------ EXCERPT PROVIDED ------

Reid 40, Hector og 54
Cheltenham Town 0by RICK COWDERY
ARGYLE, led by the youngest skipper in the club’s history, proved Easter Monday’s defeat at York was a major blip and continued their fine run of form which is leading them away from relegation with a comfortable bounceback win.
Reuben Reid’s first Home Park strike five minutes before half-time and an own goal by Cheltenham defender Michael Hector early after the break gave the Pilgrims a fourth win out of five, all against promotion candidates.
The only shame was that they could not turn one or more of some well-crafted second-half opportunities into a game-settling third. Reid, who again led the line well, might have had a hat-trick, and Robins’ chief tormentors Jason Banton, Andres Gurrieri and man-of-the-match Joe Bryan all deserved a goal for his efforts.
With Argyle’s regular central midfield claimed by injury (Lee Cox) and suspension (Conor Hourihane), manager John Sheridan turned to a first-time engine-room pairing of Luke Young and Curtis Nelson.
Teenager Nelson had missed the previous 12 matches following an upper-leg injury and had not played anywhere other than defence for two seasons; Young, just 20, had made the majority of his previous 49 Argyle starts on the wing.

------

▶ **WORK TASK 1**
In the match report, revise the passage that begins at the words "The only shame" and stops after "on the wing.", replacing "engine-room" with "central midfield".
▶ **WORK TASK 2**
List every player the match report names by full name from the sentence beginning "With Argyle's regular central midfield" to the end.

------ EXTRACTED ENTRIES ------

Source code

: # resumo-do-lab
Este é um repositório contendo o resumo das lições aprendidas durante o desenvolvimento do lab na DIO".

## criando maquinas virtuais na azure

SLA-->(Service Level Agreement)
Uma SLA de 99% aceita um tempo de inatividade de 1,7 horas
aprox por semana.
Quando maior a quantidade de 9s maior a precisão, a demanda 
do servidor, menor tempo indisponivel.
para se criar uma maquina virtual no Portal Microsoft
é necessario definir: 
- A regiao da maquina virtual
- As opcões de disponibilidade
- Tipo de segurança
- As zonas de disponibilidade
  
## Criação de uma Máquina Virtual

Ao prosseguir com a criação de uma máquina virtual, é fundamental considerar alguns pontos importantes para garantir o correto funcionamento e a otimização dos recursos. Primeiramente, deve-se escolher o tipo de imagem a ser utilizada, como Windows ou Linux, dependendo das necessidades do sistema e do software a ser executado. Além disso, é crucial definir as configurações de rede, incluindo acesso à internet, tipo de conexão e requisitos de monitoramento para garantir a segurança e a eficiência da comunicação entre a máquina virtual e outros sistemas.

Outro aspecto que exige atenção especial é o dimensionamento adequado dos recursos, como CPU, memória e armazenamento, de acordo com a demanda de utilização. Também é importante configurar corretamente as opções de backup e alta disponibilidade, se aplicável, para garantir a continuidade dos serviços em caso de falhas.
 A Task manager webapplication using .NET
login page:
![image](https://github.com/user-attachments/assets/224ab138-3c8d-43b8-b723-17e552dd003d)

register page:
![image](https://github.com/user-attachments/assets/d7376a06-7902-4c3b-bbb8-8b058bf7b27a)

------

▶ **RESPONSE 1**
The only shame was that they could not turn one or more of some well-crafted second-half opportunities into a game-settling third. Reid, who again led the line well, might have had a hat-trick, and Robins’ chief tormentors Jason Banton, Andres Gurrieri and man-of-the-match Joe Bryan all deserved a goal for his efforts.
With Argyle’s regular central midfield claimed by injury (Lee Cox) and suspension (Conor Hourihane), manager John Sheridan turned to a first-time central midfield pairing of Luke Young and Curtis Nelson.
Teenager Nelson had missed the previous 12 matches following an upper-leg injury and had not played anywhere other than defence for two seasons; Young, just 20, had made the majority of his previous 49 Argyle starts on the wing.

▶ **RESPONSE 2**
Lee Cox, Conor Hourihane, Luke Young, Curtis Nelson